• _Selected text_:
Welcome to the official GitHub for SynthLabs.ai 👋
Our latest work introduces Generative Reward Models (GenRM) and Chain-of-Thought GenRM (CoT-GenRM), a framework for preference learning that unifies RLHF and RLAIF approaches. We demonstrate that by combining iterative preference learning algorithms (STaR-DPO) with CoT-GenRM, we can train models that achieve comparable performance on in-domain data to Bradley-Terry Reward Models (currently best-in-class method), while vastly outperforming them on out-of-domain data (up to 45% improvement). All while providing rationales for the model's predicted preference. The GenRM framework unifies language models and reward models under a single next-token prediction framing, reducing the infrastructure overhead required. The development of CoT-GenRM and STaR-DPO opens up new possibilities for AI alignment:
- More Robust AI Systems: Create AI systems that better generalize to new situations and maintain alignment with human values.
- Efficient Scaling: Allow for more rapid iteration and refinement of AI behavior.
- Potential for Personalization: Address the challenge of aligning AI with diverse and potentially conflicting human views.

• _Study questions_:
(1) Per the SynthLabs welcome text, by up to how much do the models trained this way beat Bradley-Terry Reward Models on out-of-domain data?
(2) Repeat the SynthLabs welcome text word for word from "- Efficient Scaling: Allow" to "conflicting human views.".
You won't need the records for this.

• _Data excerpts_:
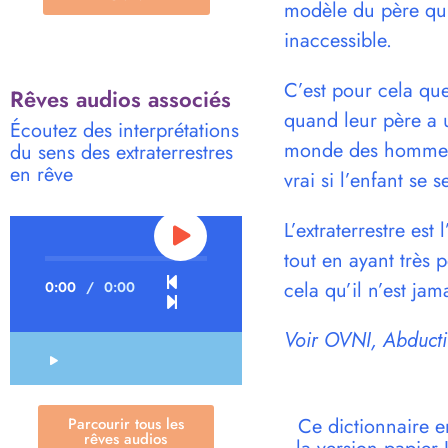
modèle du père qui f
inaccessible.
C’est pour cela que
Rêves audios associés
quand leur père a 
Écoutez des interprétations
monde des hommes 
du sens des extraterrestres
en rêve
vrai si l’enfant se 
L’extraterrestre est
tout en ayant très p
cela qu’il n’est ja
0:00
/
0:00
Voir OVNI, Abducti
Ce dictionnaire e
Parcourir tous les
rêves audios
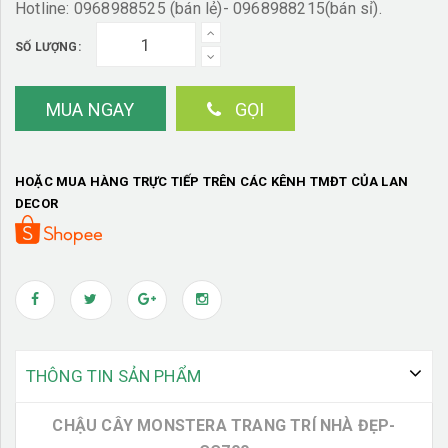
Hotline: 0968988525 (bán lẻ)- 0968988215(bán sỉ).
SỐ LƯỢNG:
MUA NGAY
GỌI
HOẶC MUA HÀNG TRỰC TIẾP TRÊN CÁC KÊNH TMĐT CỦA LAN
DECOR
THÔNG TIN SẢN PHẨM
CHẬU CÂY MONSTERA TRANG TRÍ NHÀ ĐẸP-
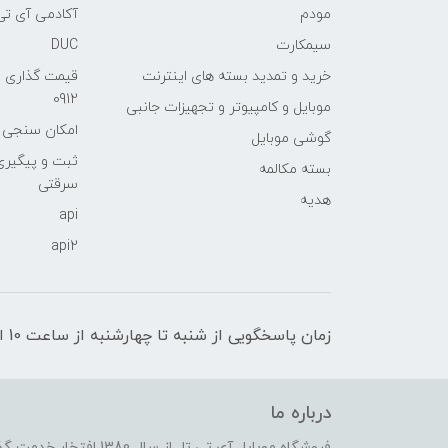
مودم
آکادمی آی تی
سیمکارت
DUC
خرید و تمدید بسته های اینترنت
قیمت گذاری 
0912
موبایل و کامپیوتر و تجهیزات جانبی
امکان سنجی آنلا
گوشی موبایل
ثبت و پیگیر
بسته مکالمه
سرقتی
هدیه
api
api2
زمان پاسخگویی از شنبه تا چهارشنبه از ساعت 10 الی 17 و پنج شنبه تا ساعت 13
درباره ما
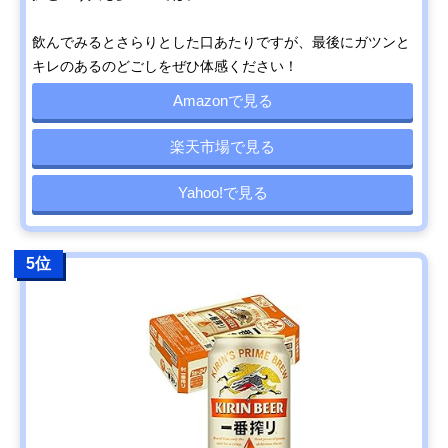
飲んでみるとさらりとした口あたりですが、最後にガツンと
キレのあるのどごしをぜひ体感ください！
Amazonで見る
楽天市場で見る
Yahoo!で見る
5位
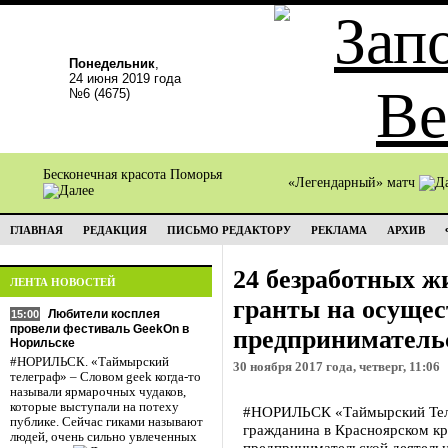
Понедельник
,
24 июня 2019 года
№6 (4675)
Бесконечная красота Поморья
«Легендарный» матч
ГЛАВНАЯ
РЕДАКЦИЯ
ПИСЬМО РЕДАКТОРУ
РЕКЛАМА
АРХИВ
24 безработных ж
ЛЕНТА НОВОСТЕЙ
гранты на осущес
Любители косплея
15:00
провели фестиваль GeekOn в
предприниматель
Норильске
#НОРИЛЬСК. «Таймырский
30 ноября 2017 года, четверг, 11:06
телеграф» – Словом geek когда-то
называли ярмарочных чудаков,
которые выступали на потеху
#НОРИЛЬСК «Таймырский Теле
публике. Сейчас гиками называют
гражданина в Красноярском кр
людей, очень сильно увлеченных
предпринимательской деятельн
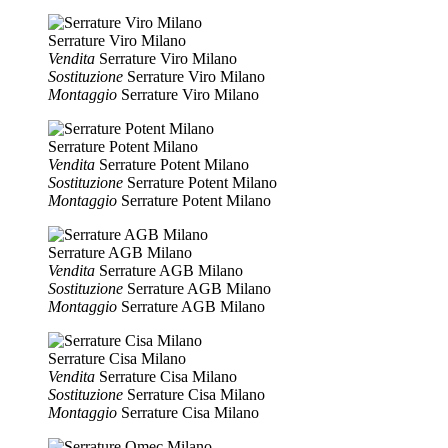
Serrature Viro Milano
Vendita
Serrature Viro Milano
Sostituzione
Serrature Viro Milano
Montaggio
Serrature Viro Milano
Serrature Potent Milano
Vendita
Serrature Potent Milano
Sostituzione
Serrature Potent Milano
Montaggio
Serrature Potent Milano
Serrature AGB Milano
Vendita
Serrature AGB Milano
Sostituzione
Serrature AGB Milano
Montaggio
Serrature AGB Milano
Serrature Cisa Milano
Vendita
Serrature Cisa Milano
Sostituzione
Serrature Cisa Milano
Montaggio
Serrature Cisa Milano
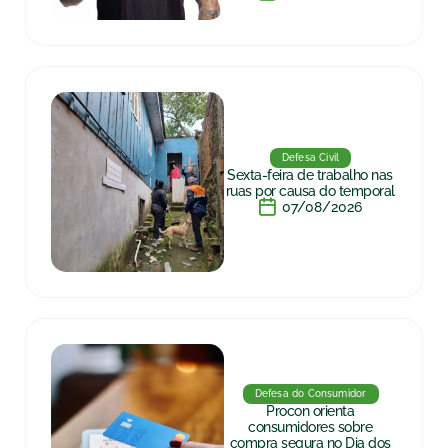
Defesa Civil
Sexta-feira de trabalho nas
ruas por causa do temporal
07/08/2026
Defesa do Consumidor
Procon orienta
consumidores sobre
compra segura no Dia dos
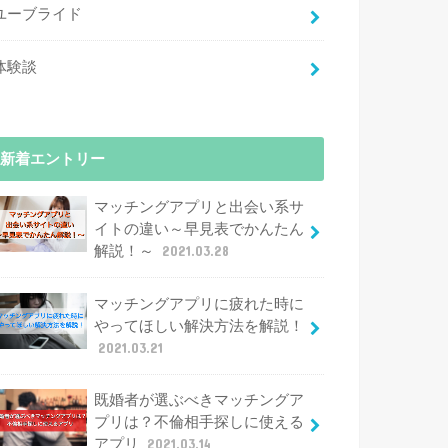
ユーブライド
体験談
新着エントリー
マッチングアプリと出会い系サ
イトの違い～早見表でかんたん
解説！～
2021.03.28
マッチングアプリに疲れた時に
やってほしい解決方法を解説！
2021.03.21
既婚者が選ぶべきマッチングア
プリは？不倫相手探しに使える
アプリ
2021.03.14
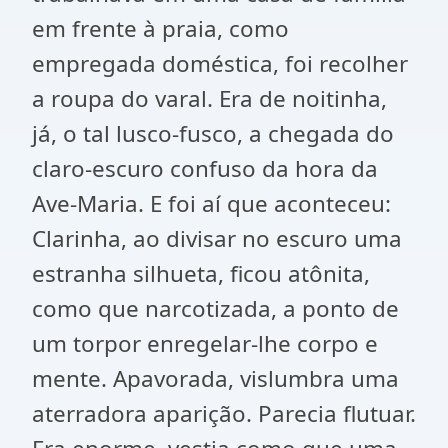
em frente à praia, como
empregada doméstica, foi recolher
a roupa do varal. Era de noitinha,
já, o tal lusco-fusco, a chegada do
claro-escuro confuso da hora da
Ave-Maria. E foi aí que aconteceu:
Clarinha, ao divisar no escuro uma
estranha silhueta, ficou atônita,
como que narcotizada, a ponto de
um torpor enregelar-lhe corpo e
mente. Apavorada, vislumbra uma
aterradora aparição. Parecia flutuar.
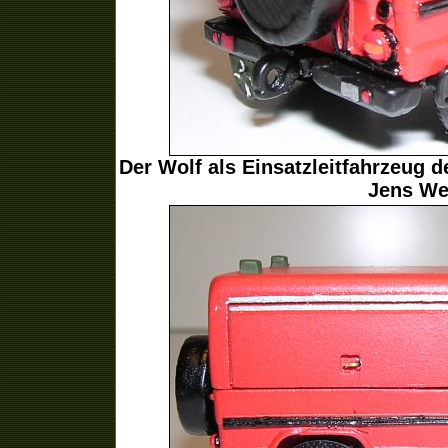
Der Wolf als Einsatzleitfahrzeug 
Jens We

...

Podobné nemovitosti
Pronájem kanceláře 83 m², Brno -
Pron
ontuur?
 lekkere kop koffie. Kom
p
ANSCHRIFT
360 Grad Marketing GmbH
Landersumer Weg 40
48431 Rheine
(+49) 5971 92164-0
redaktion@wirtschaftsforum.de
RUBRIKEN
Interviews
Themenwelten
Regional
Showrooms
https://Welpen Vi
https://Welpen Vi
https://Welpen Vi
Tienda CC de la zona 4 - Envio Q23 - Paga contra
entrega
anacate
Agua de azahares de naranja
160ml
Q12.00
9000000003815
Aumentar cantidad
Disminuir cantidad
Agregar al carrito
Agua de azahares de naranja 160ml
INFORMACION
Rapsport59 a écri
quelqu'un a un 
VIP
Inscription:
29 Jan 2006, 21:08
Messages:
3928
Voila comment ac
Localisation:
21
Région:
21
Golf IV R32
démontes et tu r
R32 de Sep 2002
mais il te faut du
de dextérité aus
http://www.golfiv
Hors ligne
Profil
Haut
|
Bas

• _Exercise answers_:
(1) Up to 45%.

(2)
- Efficient Scaling: Allow for more rapid iteration and refinement of AI behavior.
- Potential for Personalization: Address the challenge of aligning AI with diverse and potentially conflicting human views.